Re: What's the worst that can happen with below database design? Immediately or in the future?
> i think it decreases search performance a lot, and all data fetches requires json_decode in php.
Either MySQL parses the fields its way, or json_decode parses the fields. I doubt if there is much performance difference. The #1 MySQL performance cost is I/O. #2 is locating rows in the cache after the I/O has put them into cache. I would put bursting the row to be about #3.
SELECT mt.*
FROM main_table mt
LEFT JOIN attribute_table1 at1 ON at1.primary_key = mt.primary_key
LEFT JOIN attribute_table2 at2 ON at2.primary_key = mt.primary_key
WHERE mt.field1 LIKE '%Bamboozle%'
AND at1.field1 = '501835'
AND at2.field5 <> 'NOTTHIS'
That has to be performed as follows:
1. Scan the entire mt, filtering on field1. (A leading wildcard on the LIKE prevents use of any index.) For each successful row, do:
2. Do point-query via primary_key into at1. If 501835 is not found, remove the row from consideration.
3. Similarly for at2.
Total rows scanned: The number of rows in mt (you mentioned 10K?), plus a (hopefully) smaller number of rows in at1 and at2. If mt cannot be cached, then the query will be I/O-bound even after the first time.

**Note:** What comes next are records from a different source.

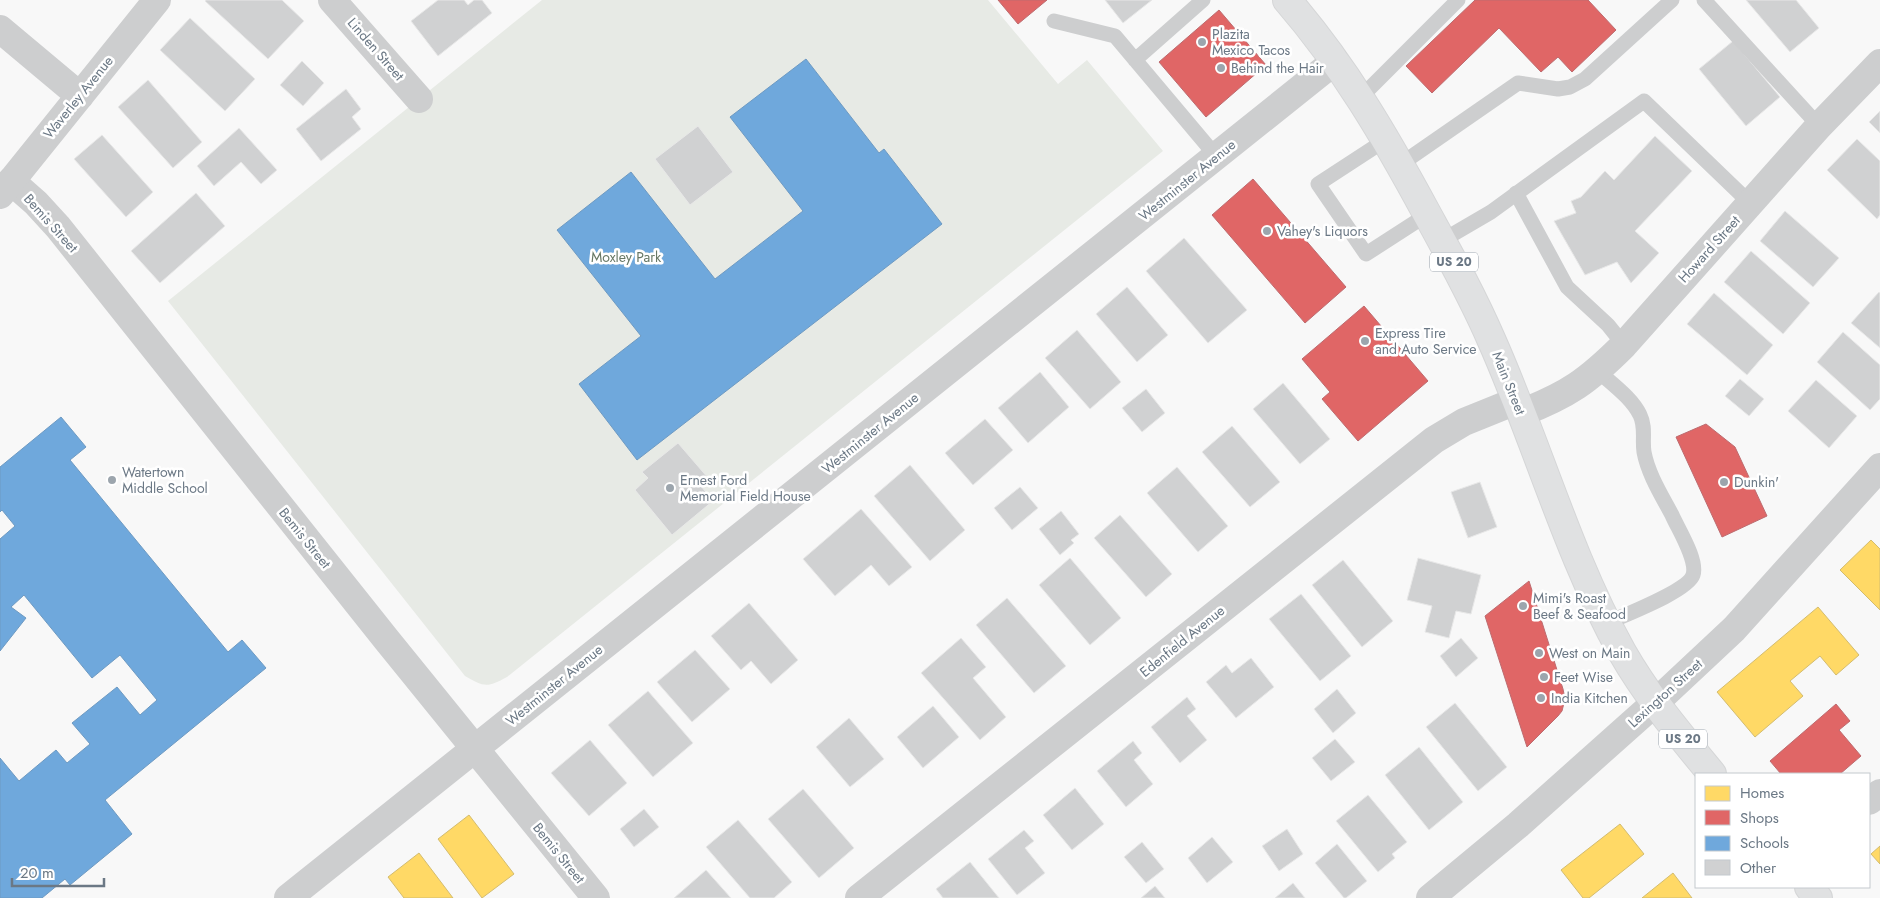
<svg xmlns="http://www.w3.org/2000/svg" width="1880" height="898" font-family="Jost,sans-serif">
  <rect width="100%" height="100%" fill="#f8f8f8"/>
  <path fill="#e7eae5" d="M542,0H988L1058,84L1087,60L1163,151L507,677C487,688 484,687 465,676L168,301Z"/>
  <path fill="#ffd966" stroke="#d3bc6f" d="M1871,540L1880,549V610L1840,570Z
    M1818,607L1859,655L1836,675L1820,656L1790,681L1803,696L1755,737L1717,692Z
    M469,815L514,874L482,898L438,839Z
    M1620,824L1644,854L1589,898H1583L1561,870Z
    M1880,846V864L1871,854Z
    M419,853L453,898H404L388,877Z
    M1673,873L1692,898H1642Z"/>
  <path fill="#e06666" stroke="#bd6b6f" d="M998,0H1047L1018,24Z
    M1475,0H1588L1616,30L1572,72L1558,57L1541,72L1499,28L1432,93L1406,66Z
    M1219,10L1266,65L1206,117L1159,62Z
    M1253,179L1346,287L1305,323L1212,215Z
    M1364,306L1428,381L1358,441L1322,399L1330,392L1302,359Z
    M1706,424L1735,447L1767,516L1722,537L1676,437Z
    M1529,581L1563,689L1565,699L1562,711L1558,716L1527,747L1485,616Z
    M1836,704L1850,721L1839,730L1861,756L1840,774H1781L1770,761Z"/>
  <path fill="#6fa8dc" stroke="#6e9ac2" d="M806,59L879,153L884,149L942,224L637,460L579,384L641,336L557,230L631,172L715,279L803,211L730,117Z
    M61,417L86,447L70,460L228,652L242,640L266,668L105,800L132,834L70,885L65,879L42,898H0V758L19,781L56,750L67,763L90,744L72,723L117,687L140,715L157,700L120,655L92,678L24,595L11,607L26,618L0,651V539L15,526L2,510L0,512V467Z"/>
  <path fill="#d0d1d2" stroke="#e8e8e8" d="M206,0H282L304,21L268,59L205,1Z
    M438,0H464L468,5L474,0H482L492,13L438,56L411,21Z
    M1105,0H1152L1123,23Z
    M1746,0H1796L1819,28L1790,52Z
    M190,18L255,79L225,111L160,50Z
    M1733,41L1780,97L1746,126L1699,69Z
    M302,61L324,83L303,106L280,85Z
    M148,80L202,142L173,168L118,107Z
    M346,89L361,109L352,117L361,129L321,161L296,129Z
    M1880,111V133L1869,122Z
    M698,126L733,172L690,205L655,159Z
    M239,128L277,170L261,184L241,162L214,186L197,166Z
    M102,135L153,192L126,217L74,159Z
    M1655,136L1692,171L1635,231L1659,253L1631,283L1617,262L1585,275L1554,221L1576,213L1571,201L1581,197L1605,171L1614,180Z
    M1857,139L1880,161V215L1877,219L1827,170Z
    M196,193L225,226L160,283L131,251Z
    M1785,211L1839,258L1813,287L1760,241Z
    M1184,238L1247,310L1208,343L1146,271Z
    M1751,251L1810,303L1783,334L1724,282Z
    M1127,287L1168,335L1137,362L1096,314Z
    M1879,292L1880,293V348L1851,323Z
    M1714,293L1773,345L1747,375L1687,324Z
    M1077,330L1121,382L1090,409L1045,358Z
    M1843,332L1880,365V399L1870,410L1817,362Z
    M1040,372L1069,407L1028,443L998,408Z
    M1740,379L1764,399L1749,416L1725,396Z
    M1816,380L1857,416L1829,448L1788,411Z
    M1283,383L1330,439L1300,464L1253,409Z
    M1146,389L1165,413L1142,432L1122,408Z
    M985,419L1013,450L973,485L945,453Z
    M1232,426L1280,482L1250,507L1202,452Z
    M678,443L709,479L701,486L713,501L672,535L635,490L648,478L642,472Z
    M910,465L965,530L930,561L874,496Z
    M1177,467L1228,526L1198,552L1147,493Z
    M1480,482L1497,527L1468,538L1451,492Z
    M1020,487L1038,508L1012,530L994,508Z
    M861,509L912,567L889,586L871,565L835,596L803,559Z
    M1061,511L1079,534L1071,540L1074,543L1060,555L1039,529Z
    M1120,515L1172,574L1146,597L1094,538Z
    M1070,558L1121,618L1090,645L1039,585Z
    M1418,558L1481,575L1471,614L1456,611L1449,638L1425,632L1432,606L1407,600Z
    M1343,560L1393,621L1362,647L1312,585Z
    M1301,594L1351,656L1320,681L1269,619Z
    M1007,598L1066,666L1034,693L976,625Z
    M749,603L798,660L771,684L751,661L741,670L711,636Z
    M961,638L986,667L973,678L1006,717L980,740L921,673Z
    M1461,638L1478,658L1456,677L1440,656Z
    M695,650L730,689L692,722L657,682Z
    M1251,658L1274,687L1236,718L1206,682L1226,665L1232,673Z
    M1337,689L1356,713L1333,733L1314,709Z
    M648,691L693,743L653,777L608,725Z
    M1187,697L1196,709L1187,716L1207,740L1180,763L1151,727Z
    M1455,703L1507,767L1478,791L1426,727Z
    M933,706L959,737L923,768L897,737Z
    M849,718L884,759L850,787L816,747Z
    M1335,739L1355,762L1331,781L1312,758Z
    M590,740L627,783L589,816L551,773Z
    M1133,741L1142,753L1134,760L1153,784L1126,807L1097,771Z
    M1419,747L1463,802L1429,830L1385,775Z
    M1075,788L1104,824L1072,850L1043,815Z
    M803,789L854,848L819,878L768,819Z
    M1368,795L1407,842L1392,854L1395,858L1378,872L1336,821Z
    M644,809L659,827L634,847L620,829Z
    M738,820L792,882L774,898H750L706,847Z
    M1287,829L1303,854L1279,871L1262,846Z
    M1024,830L1034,841L1025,848L1045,873L1017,895L988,859Z
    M1212,837L1233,862L1207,883L1188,858Z
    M1142,842L1164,869L1146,883L1124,857Z
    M1337,844L1367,881L1346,898H1344L1315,863Z
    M970,862L999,898H943L936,889Z
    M706,870L731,898H674Z
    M1293,883L1305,898H1275Z
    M1155,886L1165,898H1141Z"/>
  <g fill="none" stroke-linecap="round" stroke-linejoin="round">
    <defs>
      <path id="primary" d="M1287,0C1344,66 1385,136 1426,212C1449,254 1472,295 1491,339C1537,442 1567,553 1622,652C1647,696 1680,735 1712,774
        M1809,887L1818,898"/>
    </defs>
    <use href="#primary" stroke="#d5d6d7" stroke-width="30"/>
    <path stroke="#cdcecf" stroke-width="15" d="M1704,0L1819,126
      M1054,21L1115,36L1216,156
      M1135,60L1203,0
      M1361,97L1458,0
      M1387,139L1318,184L1366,254L1428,214
      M1401,164L1518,83L1558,89L1570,87L1585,79L1672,0
      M1516,193L1567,287L1608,325L1624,345
      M1443,240L1491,212L1644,101L1750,203
      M1598,371C1612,384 1632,398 1640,415C1646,427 1642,440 1644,452C1648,474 1662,496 1672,515C1678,529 1698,560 1693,575C1688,591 1624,615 1607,623"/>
    <path stroke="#cdcecf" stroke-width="28" d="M332,0L419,99
      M11,181L36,203L58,227L386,639L596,898
      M1656,702L1734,629L1880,467
      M1869,801L1880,793
      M288,898L1335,61
      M859,898L1434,440L1464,422L1516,401"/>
    <path stroke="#cdcecf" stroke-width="28" d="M0,29L80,96
      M0,195L157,0
      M1521,413C1568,395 1588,381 1624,345L1819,126L1880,63
      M1430,898L1518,825L1656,702"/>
    <use href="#primary" stroke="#e0e1e2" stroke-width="28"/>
  </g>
  <g fill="#9ca5ad" stroke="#fff" stroke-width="2">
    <circle cx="1202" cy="42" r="5"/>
    <circle cx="1221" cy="68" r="5"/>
    <circle cx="1267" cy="231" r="5"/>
    <circle cx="1365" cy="341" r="5"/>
    <circle cx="112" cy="480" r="5"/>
    <circle cx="1724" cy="482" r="5"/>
    <circle cx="670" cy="488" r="5"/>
    <circle cx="1523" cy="606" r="5"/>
    <circle cx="1539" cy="653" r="5"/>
    <circle cx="1544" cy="677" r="5"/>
    <circle cx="1541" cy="698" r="5"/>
  </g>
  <g text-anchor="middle" stroke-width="5" stroke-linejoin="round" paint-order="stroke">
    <g fill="#fff" stroke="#97a0aa" stroke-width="1">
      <rect x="1430" y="252.5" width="48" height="19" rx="4"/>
      <rect x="1659" y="729.5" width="48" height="19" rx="4"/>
    </g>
    <g font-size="12" font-weight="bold" fill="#6b7885">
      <text x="1454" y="266">US 20</text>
      <text x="1683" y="743">US 20</text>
    </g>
    <g font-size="14" fill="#6b7885" stroke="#fff" text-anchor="start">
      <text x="1212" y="39">Plazita<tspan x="1212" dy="16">Mexico Tacos</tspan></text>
      <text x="1231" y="73">Behind the Hair</text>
      <text x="1277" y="236">Vahey's Liquors</text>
      <text x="1375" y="338">Express Tire<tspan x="1375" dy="16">and Auto Service</tspan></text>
      <text x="122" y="477">Watertown<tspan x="122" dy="16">Middle School</tspan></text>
      <text x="680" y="485">Ernest Ford<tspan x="680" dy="16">Memorial Field House</tspan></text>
      <text x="1734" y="487">Dunkin'</text>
      <text x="1533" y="603">Mimi's Roast<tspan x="1533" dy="16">Beef &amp; Seafood</tspan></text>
      <text x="1549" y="658">West on Main</text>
      <text x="1554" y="682">Feet Wise</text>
      <text x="1551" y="703">India Kitchen</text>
    </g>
    <g font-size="14" fill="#6b7885" stroke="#fff">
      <text transform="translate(376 49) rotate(49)" y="5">Linden Street</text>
      <text transform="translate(78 97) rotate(-51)" y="5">Waverley Avenue</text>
      <text transform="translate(1187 180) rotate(-39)" y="5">Westminster Avenue</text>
      <text transform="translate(51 223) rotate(48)" y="5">Bemis Street</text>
      <text transform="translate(1709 249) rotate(-48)" y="5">Howard Street</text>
      <text transform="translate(1509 383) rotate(68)" y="5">Main Street</text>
      <text transform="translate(870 433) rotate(-39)" y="5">Westminster Avenue</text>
      <text transform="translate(305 538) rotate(51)" y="5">Bemis Street</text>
      <text transform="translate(1182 641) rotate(-39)" y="5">Edenfield Avenue</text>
      <text transform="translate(554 685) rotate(-39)" y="5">Westminster Avenue</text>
      <text transform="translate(1665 693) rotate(-42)" y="5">Lexington Street</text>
      <text transform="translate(559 853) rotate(51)" y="5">Bemis Street</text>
    </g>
    <g font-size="14" fill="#677865" stroke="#fff">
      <text x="626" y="262">Moxley Park</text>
    </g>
  </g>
  <rect x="1695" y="773" width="175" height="115" fill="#ffffff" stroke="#c4c9ce"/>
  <rect x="1705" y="786" width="25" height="15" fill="#ffd966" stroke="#c4c9ce"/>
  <text x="1740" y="798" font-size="15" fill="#6b7885">Homes</text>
  <rect x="1705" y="810" width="25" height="15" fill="#e06666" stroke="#c4c9ce"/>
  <text x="1740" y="823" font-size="15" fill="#6b7885">Shops</text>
  <rect x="1705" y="836" width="25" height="15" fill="#6fa8dc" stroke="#c4c9ce"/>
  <text x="1740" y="848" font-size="15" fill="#6b7885">Schools</text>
  <rect x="1705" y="860" width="25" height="15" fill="#d0d1d2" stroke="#c4c9ce"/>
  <text x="1740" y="873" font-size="15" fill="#6b7885">Other</text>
  <path d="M12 878v8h92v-8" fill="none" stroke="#6b7885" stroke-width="2.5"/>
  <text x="20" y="878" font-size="15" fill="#6b7885" stroke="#ffffff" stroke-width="4" paint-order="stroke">20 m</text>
</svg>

Since they are _LEFT_ JOINs (presumably deliberately), the optimizer must start with mt, in spite of the likelihood that at1.field1 = '501835' would be very selective.
The alternative is to understand the application enough to realize that
1. att.field1 is not optional
2. that it is likely to be used for lookups
3. move it into the main table so that an index can be used.
Now, it looks more like:
SELECT mt.*
FROM main_table mt
LEFT JOIN attribute_table2 at2 ON at2.primary_key = mt.primary_key
WHERE mt.field1 LIKE '%Bamboozle%'
AND mt.account_number = '501835'
AND at2.field5 <> 'NOTTHIS'
-- with this on mt:
INDEX(account_number)
Now the query
1. hits the new index to locate one (or a small number of rows) with 501835,
2. double checks for '%Bamboozle%'
3. moves on to at2.
This adds up to a few (or few dozen) rows, not 10K+. It is unlikely to be I/O-bound, even for a huge dataset.
Then... Taking the JSON step would be to put mt.field1 and at2.field5 into the JSON column in mt:
CREATE TABLE main_table (
id ...,
account_number ...,
json TEXT NOT NULL,
PRIMARY KEY(id),
INDEX(account_number)
);
-- and the query becomes
SELECT mt.*
FROM main_table mt
WHERE mt.account_number = '501835';
-- plus code in PHP to filter for Bamboozle and not NOT THIS.
This is even less effort on the part of MySQL (since there is no JOIN). But it is more effort in PHP -- it's either a lot of PHP code to construct all the LEFT JOINs, or a lot of PHP code to do the filtering of secondary search criteria.